Lucky!

Thursday night, Amy & I watched Soapdish, which she hadn’t seen before. She enjoyed the heck out of it, but marveled over how much I liked the movie. I’d seen it a few years ago after a friend of mine told me, “It’s one of the only movies he’s in in which Robert Downey, Jr. doesn’t have the best performance.”

Watching me cracking up over the over-the-top bitchiness of the women’s performances, Amy asked me, “How did you ever end up marrying a woman?”

I replied that at least I wasn’t an opera fan, but that didn’t provide much of a defense.

Last night, we were clicking around when I noticed that Sky High was just starting.*

While I was making drinks in the kitchen, I heard Amy say, “Ooh! Lynda Carter!” and “Ooh! Bruce Campbell!” within two minutes.

I walked back into the living room and said to my wife, “And you’re amazed that I got married?”

Thank gosh we found each other.

* I recalled a short writeup in GQ that mentioned this flick as one of the least appreciated movies of 2005. Instead of tedious Disney kid-fare, it was actually supposed to be pretty witty (especially with two Kids in the Hall making appearances in it) and entertaining for semi-developed adults. Unfortunately, GQ has the least-helpful website in the world, so I can’t pull up that recommendation.

But it turned out to be right. The movie was a hoot, at least for geeks like us. And with the, um, mature sexiness of Ms. Carter and a straight-haired, brunette, glasses-wearing Kelly Preston, Sky High may have the highest MILF-factor of any movie in years.

On the DL

Dennis Leary goofs on Mel Gibson while he sings the praises of Jewish ballplayers during a Red Sox broadcast.

(Some of you may wonder why, as a Yankees fan, I keep a link to a Red Sox blog in my blogroll. It’s because Mnookin’s an awfully good writer, isn’t prone to flying off the handle, and needs all the pity he can get, since he cheers for a team whose fans I witnessed perform The Wave five times during the June 19 game against the Nationals)

Smoking Grass

I wanted to write a long piece exploring the tension of Gunter Grass’ novels with his recent admission that he served in the Waffen SS during World War II, but I was stymied by the fact that I’ve never read a word he wrote, probably due to my irrational bias that all Germans from that era were Nazis.

Anyway, Grass’ “frolicsome black fables portray the forgotten face of history,” sez the website for the Nobel Prize, which Grass won in 1999. The site also tells us, “after military service and captivity by American forces 1944-46, he worked as a farm laborer and miner and studied art in Düsseldorf and Berlin.” Which is true-ish. As is Grass’ own comment in his Nobel lecture, “Humans have much of the rat in them and vice versa.” I probably oughtta read that whole lecture sometime.

Now, I’m actually going to cut some slack for the 17-year-old Grass. Given that my dad lied about his age to join the military when he was a 16-year-old in Israel, I can pretty easily imagine a young Grass who wanted to join up, get away from his family and “help the war effort” or something.

I can even imagine a situation where he didn’t really understand that this could lead him into the SS. I don’t know the facts of military allocation during the war, so I can’t say that he’s lying about how he was assigned to the Waffen SS. And it certainly sounds like that unit was more devoted to combat operations than to the running of concentration camps and mass executions that other parts of the SS were engaged in.

:: EXTRACTED MATERIAL ::
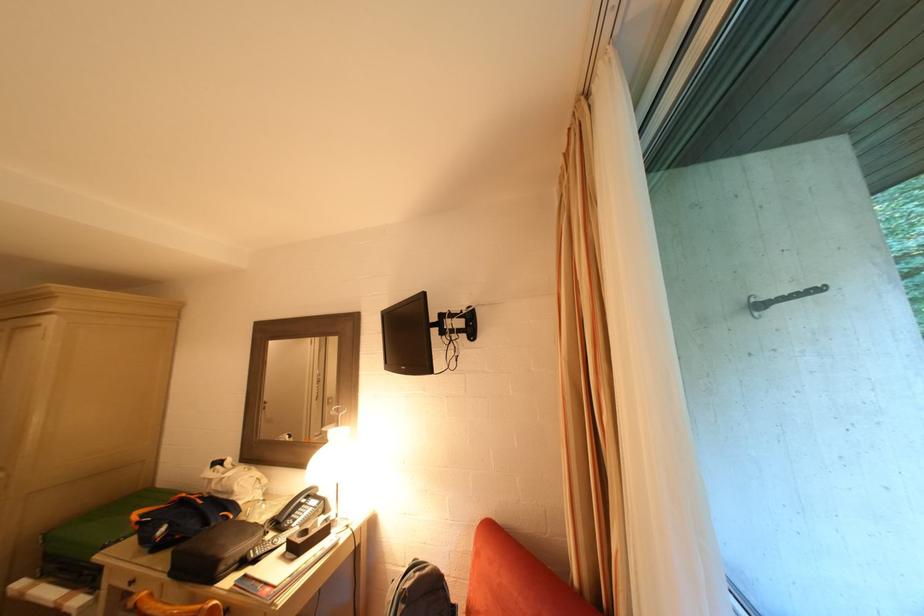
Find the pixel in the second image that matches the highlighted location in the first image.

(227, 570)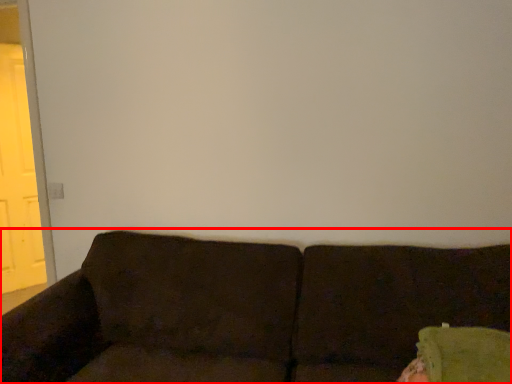
Question: Observing the image, what is the correct spatial positioning of studio couch (annotated by the red box) in reference to screen door?

Choices:
 (A) left
 (B) right

Answer: (B)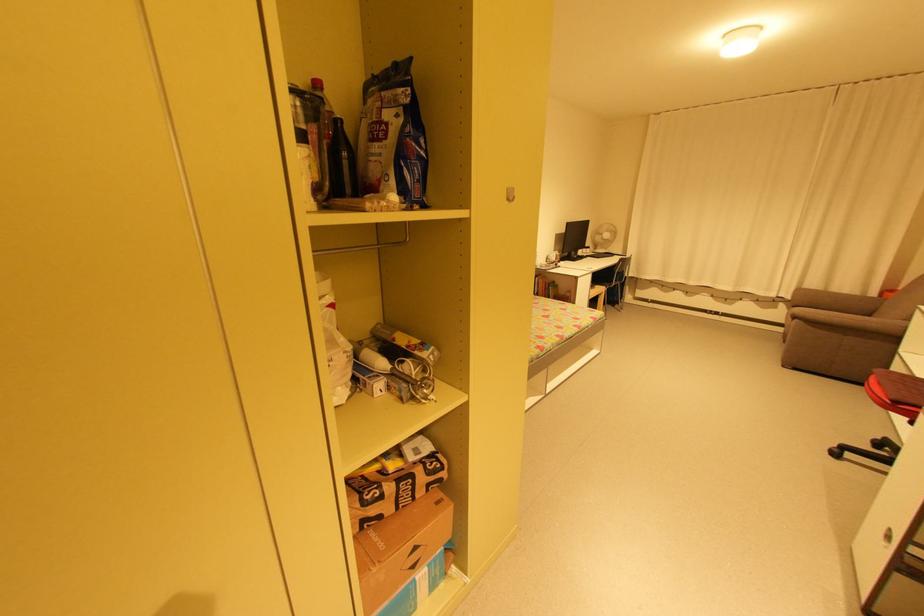
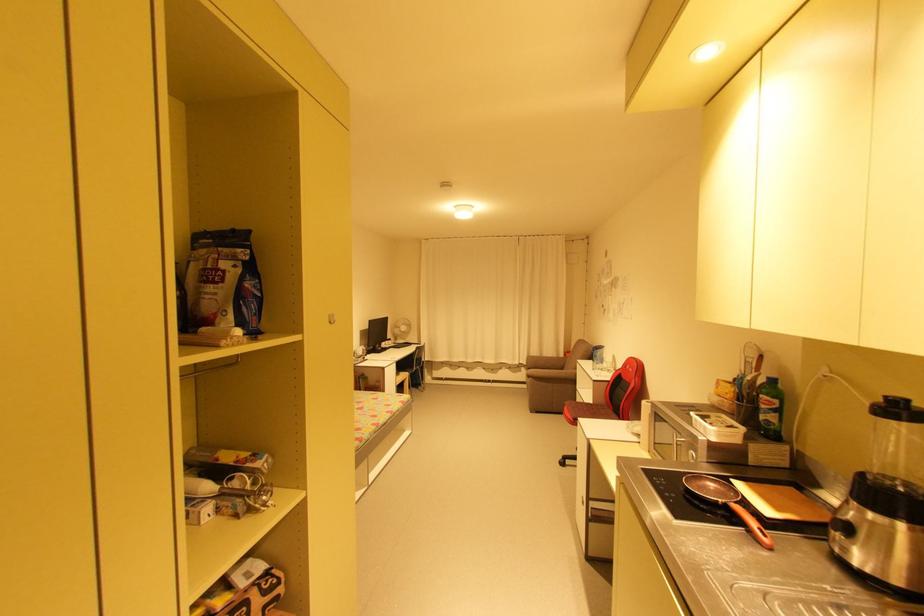
The point at (592, 249) is marked in the first image. Where is the corresponding point in the second image?

(395, 342)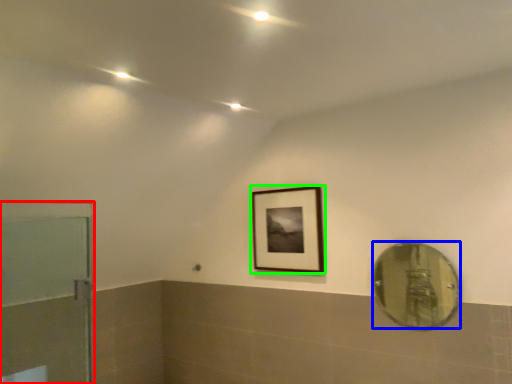
Question: Which object is positioned farthest from door (highlighted by a red box)? Select from mirror (highlighted by a blue box) and picture frame (highlighted by a green box).

Choices:
 (A) mirror
 (B) picture frame

Answer: (A)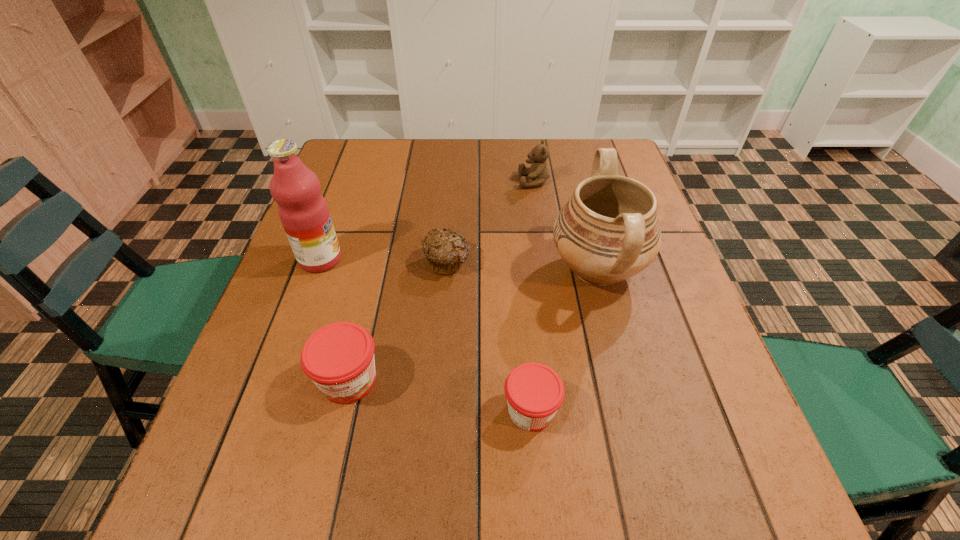
Where is `free space that satisfies the following two spatial constraints: 1. on the label of the tallest object; 2. on the left side of the muffin`? The height and width of the screenshot is (540, 960). free space that satisfies the following two spatial constraints: 1. on the label of the tallest object; 2. on the left side of the muffin is located at coordinates (320, 262).

Find the location of a particular element. The width and height of the screenshot is (960, 540). free region that satisfies the following two spatial constraints: 1. on the front-facing side of the urn; 2. on the label side of the taller jam is located at coordinates (626, 380).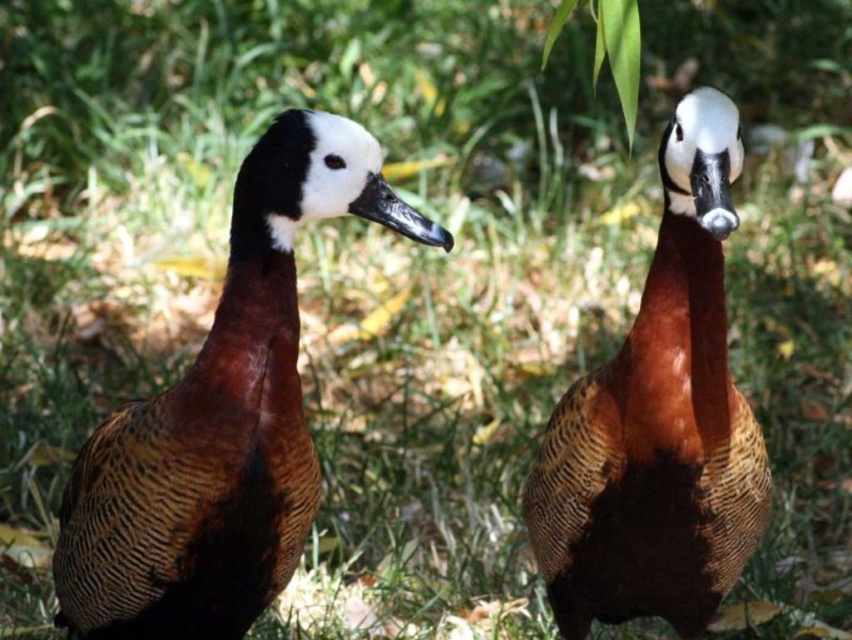
Question: Is brown textured duck at left to the right of brown textured duck at center from the viewer's perspective?

Choices:
 (A) no
 (B) yes

Answer: (A)

Question: Among these objects, which one is farthest from the camera?

Choices:
 (A) brown textured duck at center
 (B) brown textured duck at left

Answer: (A)

Question: Is brown textured duck at left bigger than brown textured duck at center?

Choices:
 (A) no
 (B) yes

Answer: (A)

Question: Which of the following is the farthest from the observer?

Choices:
 (A) (666, 573)
 (B) (225, 499)

Answer: (A)

Question: Is brown textured duck at left to the left of brown textured duck at center from the viewer's perspective?

Choices:
 (A) yes
 (B) no

Answer: (A)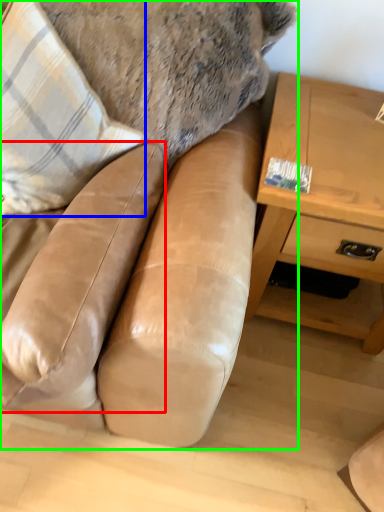
Question: Considering the real-world distances, which object is farthest from swivel chair (highlighted by a red box)? throw pillow (highlighted by a blue box) or studio couch (highlighted by a green box)?

Choices:
 (A) throw pillow
 (B) studio couch

Answer: (A)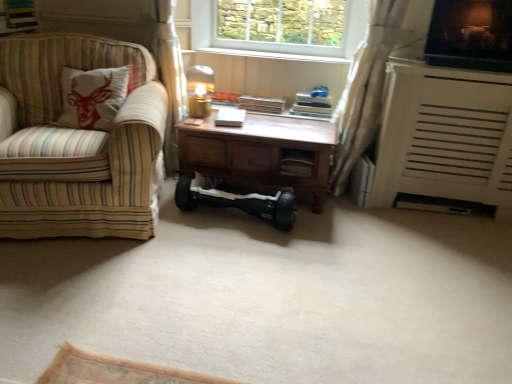
Where is `free space in front of black rubber hoverboard at center`? Image resolution: width=512 pixels, height=384 pixels. free space in front of black rubber hoverboard at center is located at coordinates (227, 264).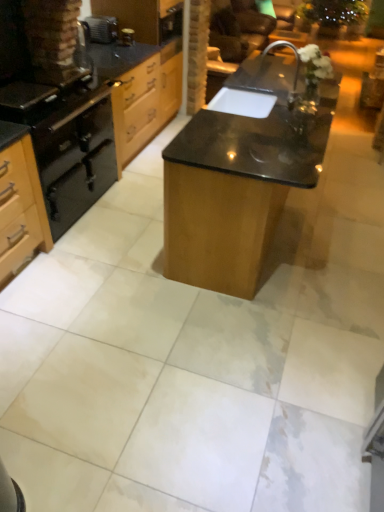
The image size is (384, 512). What are the coordinates of `empty space that is ontop of brushed metal toaster at upper left, the 2th appliance in the right-to-left sequence (from a real-world perspective)` in the screenshot? It's located at (102, 17).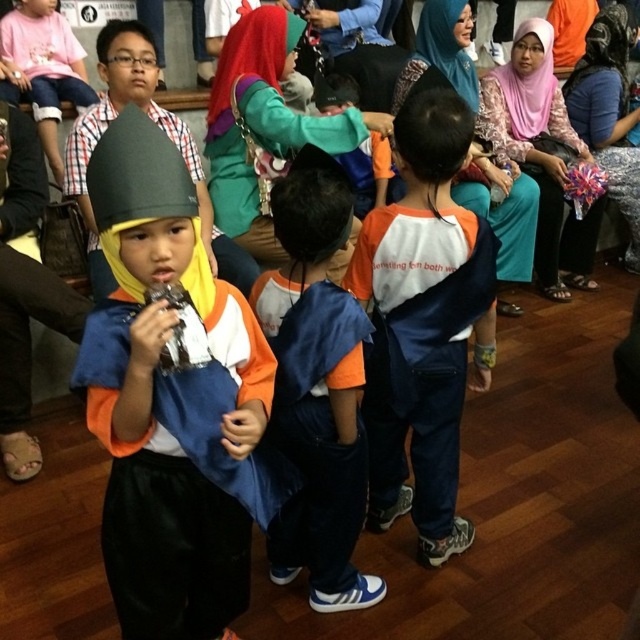
Please provide the 2D coordinates of the matte black helmet at center in the image. The coordinate system is normalized between 0 and 1, with the origin at the bottom left corner.

The matte black helmet at center is located at coordinates 0.619 in the x axis and 0.248 in the y axis.

You are organizing a costume party and need to ensure that all props and clothing items are appropriately sized. You have a matte black helmet at center and an orange cotton shirt at center. Which item requires more space when packing them separately?

The matte black helmet at center requires more space when packing them separately because it is larger in size than the orange cotton shirt at center.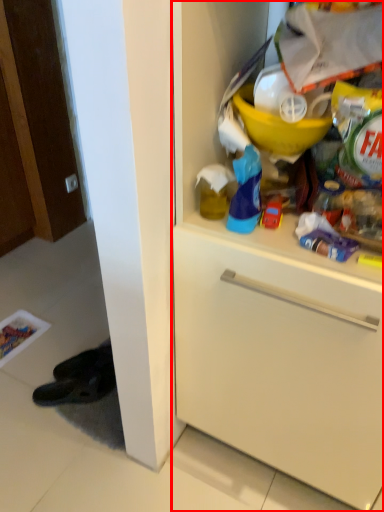
Question: Considering the relative positions of cabinetry (annotated by the red box) and toy in the image provided, where is cabinetry (annotated by the red box) located with respect to the staircase?

Choices:
 (A) right
 (B) left

Answer: (A)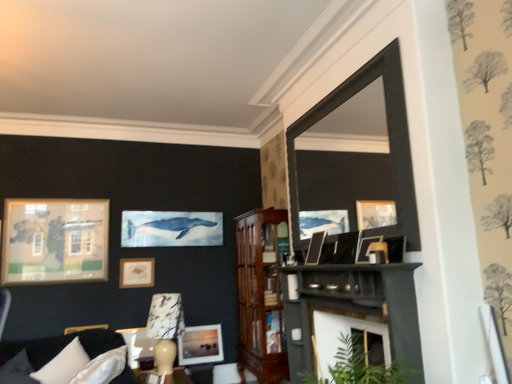
Question: Is matte black picture frame at upper center, the fifth picture frame from the bottom, taller than matte black picture frame at center, arranged as the 4th picture frame when viewed from the back?

Choices:
 (A) no
 (B) yes

Answer: (A)

Question: Can you confirm if matte black picture frame at upper center, the 5th picture frame in the left-to-right sequence, is positioned to the left of matte black picture frame at center, positioned as the second picture frame in right-to-left order?

Choices:
 (A) yes
 (B) no

Answer: (B)

Question: From the image's perspective, is matte black picture frame at upper center, which is counted as the 1th picture frame, starting from the top, on top of matte black picture frame at center, arranged as the 4th picture frame when viewed from the back?

Choices:
 (A) yes
 (B) no

Answer: (A)

Question: From a real-world perspective, is matte black picture frame at upper center, the 5th picture frame in the left-to-right sequence, on top of matte black picture frame at center, positioned as the second picture frame in front-to-back order?

Choices:
 (A) no
 (B) yes

Answer: (A)

Question: Can we say matte black picture frame at upper center, positioned as the 1th picture frame in front-to-back order, lies outside matte black picture frame at center, positioned as the second picture frame in right-to-left order?

Choices:
 (A) no
 (B) yes

Answer: (B)

Question: Considering the relative sizes of matte black picture frame at upper center, the fifth picture frame from the bottom, and matte black picture frame at center, which is the 4th picture frame from left to right, in the image provided, is matte black picture frame at upper center, the fifth picture frame from the bottom, wider than matte black picture frame at center, which is the 4th picture frame from left to right,?

Choices:
 (A) yes
 (B) no

Answer: (A)

Question: Is matte glass picture frame at center, the second picture frame positioned from the left, aimed at matte black picture frame at center, which is counted as the fourth picture frame, starting from the bottom?

Choices:
 (A) no
 (B) yes

Answer: (B)

Question: From a real-world perspective, is matte glass picture frame at center, acting as the 4th picture frame starting from the right, positioned under matte black picture frame at center, which is counted as the fourth picture frame, starting from the bottom, based on gravity?

Choices:
 (A) yes
 (B) no

Answer: (A)

Question: Does matte glass picture frame at center, which is the fifth picture frame from top to bottom, have a smaller size compared to matte black picture frame at center, which is counted as the fourth picture frame, starting from the bottom?

Choices:
 (A) yes
 (B) no

Answer: (B)

Question: Is matte black picture frame at center, arranged as the 4th picture frame when viewed from the back, at the back of matte glass picture frame at center, the second picture frame positioned from the left?

Choices:
 (A) yes
 (B) no

Answer: (B)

:: REQUIRED TASK 1 ::
In the blog post, in what year did Grass win the Nobel Prize?
:: REQUIRED TASK 2 ::
Translate this sentence from the blog post into Spanish: "The movie was a hoot, at least for geeks like us."
:: REQUIRED TASK 3 ::
Please say whether each statement agrees with the blog post, answering yes or no and quoting the words that decide it: (a) Amy had seen Soapdish before that Thursday night. (b) The writer's father lied about his age to join the military. (c) The writer has read several of Grass's novels.
The data has no connection to the blog post.

:: RESULT 1 ::
1999

:: RESULT 2 ::
La película fue divertidísima, al menos para frikis como nosotros.

:: RESULT 3 ::
(a) No: "which she hadn’t seen before"
(b) Yes: "my dad lied about his age to join the military when he was a 16-year-old in Israel"
(c) No: "I’ve never read a word he wrote"